A Bounded Context is not simply an architectural or organizational partition. It is a semantic boundary. Within that boundary, language retains precise meanings, rules remain consistent and responsibilities are clearly defined.

This separation does more than improve the quality of software design. It directly improves the quality of AI-assisted code generation.

Reducing context means reducing semantic entropy. It means decreasing the amount of interpretation left to the language model and increasing the likelihood that the generated code truly reflects the domain we are modeling.

The Role of Ubiquitous Language

If language is the entry point through which AI accesses the domain, then the quality of that language becomes a critical design factor.

An ambiguous term used in requirements, documentation or prompts can generate different and inconsistent implementations.

Conversely, a shared language drastically reduces the space for interpretation and allows models to operate within clearer semantic boundaries.

For further insights, I invite you to read my article Ubiquitous Language as a Control System for LLM-Assisted Development, published on this blog.

When Code Becomes Volatile

For a long time, we have treated code as the primary repository of a system’s architectural knowledge. Design decisions, domain constraints and even parts of the business language inevitably became embedded within the implementation.

Generative AI fundamentally changes this dynamic.

Code produced by an LLM is, by its very nature, volatile. It can be regenerated, replaced, automatically refactored or reinterpreted by different models within a matter of minutes. In such a context, relying on code as the sole custodian of architectural knowledge becomes increasingly fragile.

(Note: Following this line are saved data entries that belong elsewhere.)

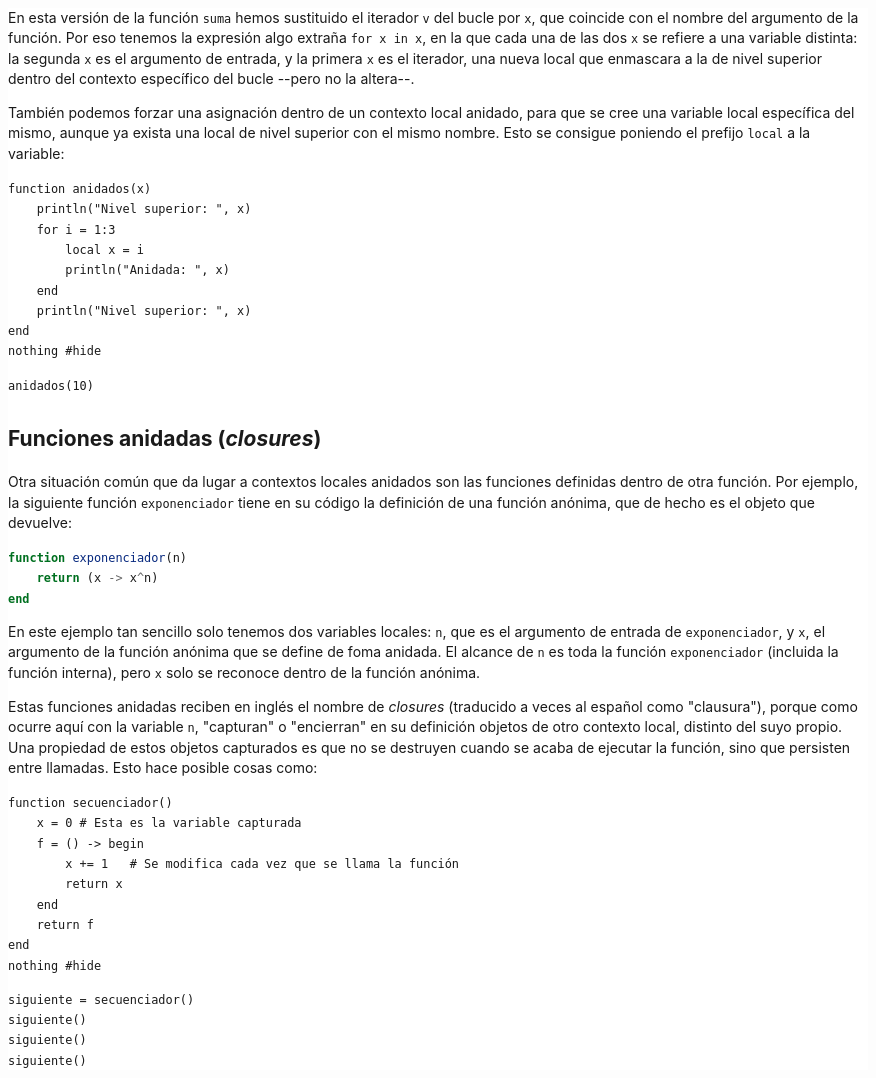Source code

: En esta versión de la función `suma` hemos sustituido el iterador `v` del bucle por `x`, que coincide con el nombre del argumento de la función. Por eso tenemos la expresión algo extraña `for x in x`, en la que cada una de las dos `x` se refiere a una variable distinta: la segunda `x` es el argumento de entrada, y la primera `x` es el iterador, una nueva local que enmascara a la de nivel superior dentro del contexto específico del bucle --pero no la altera--.

También podemos forzar una asignación dentro de un contexto local anidado, para que se cree una variable local específica del mismo, aunque ya exista una local de nivel superior con el mismo nombre. Esto se consigue poniendo el prefijo `local` a la variable:


```@example c7
function anidados(x)
    println("Nivel superior: ", x)
    for i = 1:3
        local x = i
        println("Anidada: ", x)
    end
    println("Nivel superior: ", x)
end
nothing #hide
```
```@repl c7
anidados(10)
```

## Funciones anidadas (*closures*)

Otra situación común que da lugar a contextos locales anidados son las funciones definidas dentro de otra función. Por ejemplo, la siguiente función `exponenciador` tiene en su código la definición de una función anónima, que de hecho es el objeto que devuelve:

```julia
function exponenciador(n)
    return (x -> x^n)
end
```

En este ejemplo tan sencillo solo tenemos dos variables locales: `n`, que es el argumento de entrada de `exponenciador`, y `x`, el argumento de la función anónima que se define de foma anidada. El alcance de `n` es toda la función `exponenciador` (incluida la función interna), pero `x` solo se reconoce dentro de la función anónima.

Estas funciones anidadas reciben en inglés el nombre de *closures* (traducido a veces al español como "clausura"), porque como ocurre aquí con la variable `n`, "capturan" o "encierran" en su definición objetos de otro contexto local, distinto del suyo propio. Una propiedad de estos objetos capturados es que no se destruyen cuando se acaba de ejecutar la función, sino que persisten entre llamadas. Esto hace posible cosas como:

```@example c7
function secuenciador()
    x = 0 # Esta es la variable capturada
    f = () -> begin
        x += 1   # Se modifica cada vez que se llama la función
        return x
    end
    return f
end
nothing #hide
```
```@repl c7
siguiente = secuenciador()
siguiente()
siguiente()
siguiente()
```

Domain knowledge must therefore move elsewhere.

Specifications, living documentation, Architecture Decision Records and shared semantic models cease to be mere supporting tools. They become the true memory system of the architecture.

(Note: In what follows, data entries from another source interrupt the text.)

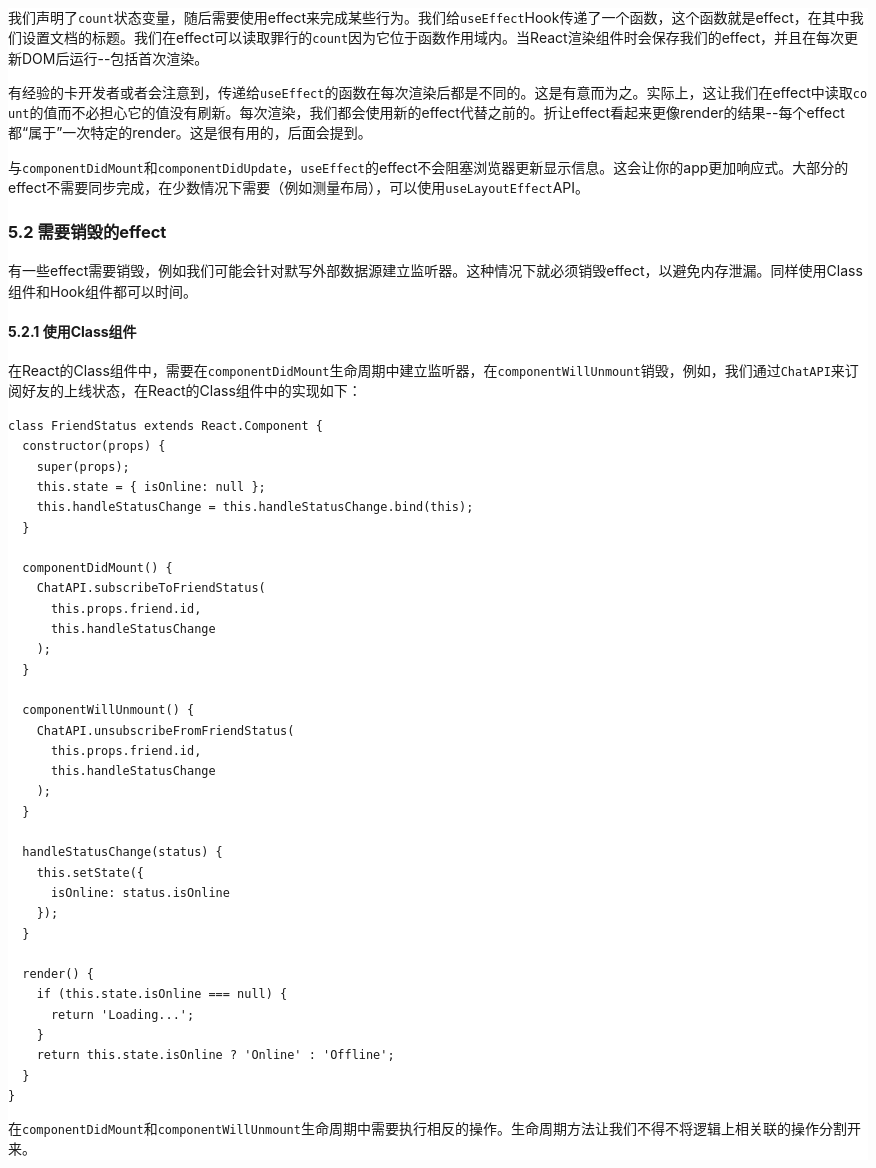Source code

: 我们声明了`count`状态变量，随后需要使用effect来完成某些行为。我们给`useEffect`Hook传递了一个函数，这个函数就是effect，在其中我们设置文档的标题。我们在effect可以读取罪行的`count`因为它位于函数作用域内。当React渲染组件时会保存我们的effect，并且在每次更新DOM后运行--包括首次渲染。

有经验的卡开发者或者会注意到，传递给`useEffect`的函数在每次渲染后都是不同的。这是有意而为之。实际上，这让我们在effect中读取`count`的值而不必担心它的值没有刷新。每次渲染，我们都会使用新的effect代替之前的。折让effect看起来更像render的结果--每个effect都“属于”一次特定的render。这是很有用的，后面会提到。

与`componentDidMount`和`componentDidUpdate`，`useEffect`的effect不会阻塞浏览器更新显示信息。这会让你的app更加响应式。大部分的effect不需要同步完成，在少数情况下需要（例如测量布局），可以使用`useLayoutEffect`API。

### 5.2 需要销毁的effect

有一些effect需要销毁，例如我们可能会针对默写外部数据源建立监听器。这种情况下就必须销毁effect，以避免内存泄漏。同样使用Class组件和Hook组件都可以时间。

#### 5.2.1 使用Class组件

在React的Class组件中，需要在`componentDidMount`生命周期中建立监听器，在`componentWillUnmount`销毁，例如，我们通过`ChatAPI`来订阅好友的上线状态，在React的Class组件中的实现如下：

```
class FriendStatus extends React.Component {
  constructor(props) {
    super(props);
    this.state = { isOnline: null };
    this.handleStatusChange = this.handleStatusChange.bind(this);
  }

  componentDidMount() {
    ChatAPI.subscribeToFriendStatus(
      this.props.friend.id,
      this.handleStatusChange
    );
  }

  componentWillUnmount() {
    ChatAPI.unsubscribeFromFriendStatus(
      this.props.friend.id,
      this.handleStatusChange
    );
  }

  handleStatusChange(status) {
    this.setState({
      isOnline: status.isOnline
    });
  }

  render() {
    if (this.state.isOnline === null) {
      return 'Loading...';
    }
    return this.state.isOnline ? 'Online' : 'Offline';
  }
}
```
在`componentDidMount`和`componentWillUnmount`生命周期中需要执行相反的操作。生命周期方法让我们不得不将逻辑上相关联的操作分割开来。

If code can be continuously regenerated, then what must survive is not the implementation, but the meaning.

The Future Is Not Less Architecture

Many people imagine that AI will gradually make software design less important. The opposite is more likely to happen.

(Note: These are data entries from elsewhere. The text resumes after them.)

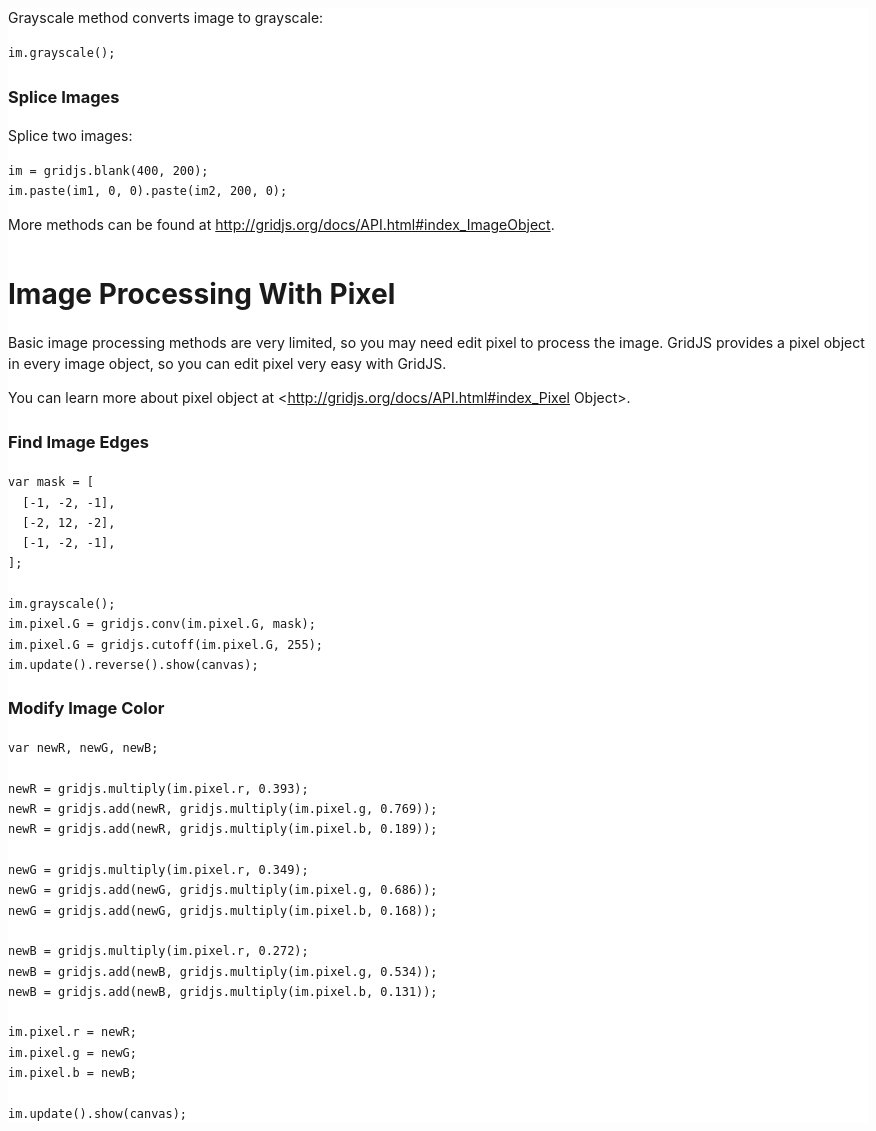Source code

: Grayscale method converts image to grayscale:

```
im.grayscale();
```

### Splice Images

Splice two images:

```
im = gridjs.blank(400, 200);
im.paste(im1, 0, 0).paste(im2, 200, 0);
```

More methods can be found at <http://gridjs.org/docs/API.html#index_ImageObject>.

# Image Processing With Pixel

Basic image processing methods are very limited, so you may need edit pixel to process the image. GridJS provides a pixel object in every image object, so you can edit pixel very easy with GridJS.

You can learn more about pixel object at <http://gridjs.org/docs/API.html#index_Pixel Object>.

### Find Image Edges

```
var mask = [
  [-1, -2, -1],
  [-2, 12, -2],
  [-1, -2, -1],
];

im.grayscale();
im.pixel.G = gridjs.conv(im.pixel.G, mask);
im.pixel.G = gridjs.cutoff(im.pixel.G, 255);
im.update().reverse().show(canvas);
```

### Modify Image Color

```
var newR, newG, newB;

newR = gridjs.multiply(im.pixel.r, 0.393);
newR = gridjs.add(newR, gridjs.multiply(im.pixel.g, 0.769));
newR = gridjs.add(newR, gridjs.multiply(im.pixel.b, 0.189));

newG = gridjs.multiply(im.pixel.r, 0.349);
newG = gridjs.add(newG, gridjs.multiply(im.pixel.g, 0.686));
newG = gridjs.add(newG, gridjs.multiply(im.pixel.b, 0.168));

newB = gridjs.multiply(im.pixel.r, 0.272);
newB = gridjs.add(newB, gridjs.multiply(im.pixel.g, 0.534));
newB = gridjs.add(newB, gridjs.multiply(im.pixel.b, 0.131));

im.pixel.r = newR;
im.pixel.g = newG;
im.pixel.b = newB;

im.update().show(canvas);
```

As the cost of generation approaches zero, the value of consistency increases dramatically. The challenge will no longer be producing code, but ensuring that the system continues to represent the business domain correctly as it evolves at ever-increasing speed.

In this scenario, the role of the software architect changes profoundly. No longer is it simply the person who defines technical structures or oversees implementations. Instead, the architect becomes the designer of the language, constraints and semantic boundaries that allow the system to remain consistent over time.

Domain-Driven Design, therefore, ceases to be merely a modeling methodology. It becomes a semantic operating system for AI-assisted software development.

This article does not aim to propose a new methodology, nor to suggest that AI will replace software design. On the contrary, its goal is to show how automated code generation makes the problem of knowledge even more central. In upcoming articles, I will explore specific aspects of this transformation: the role of ambiguity in AI-driven systems, DDD as a semantic system, living documentation as architectural memory, and fitness functions as a mechanism for automated governance.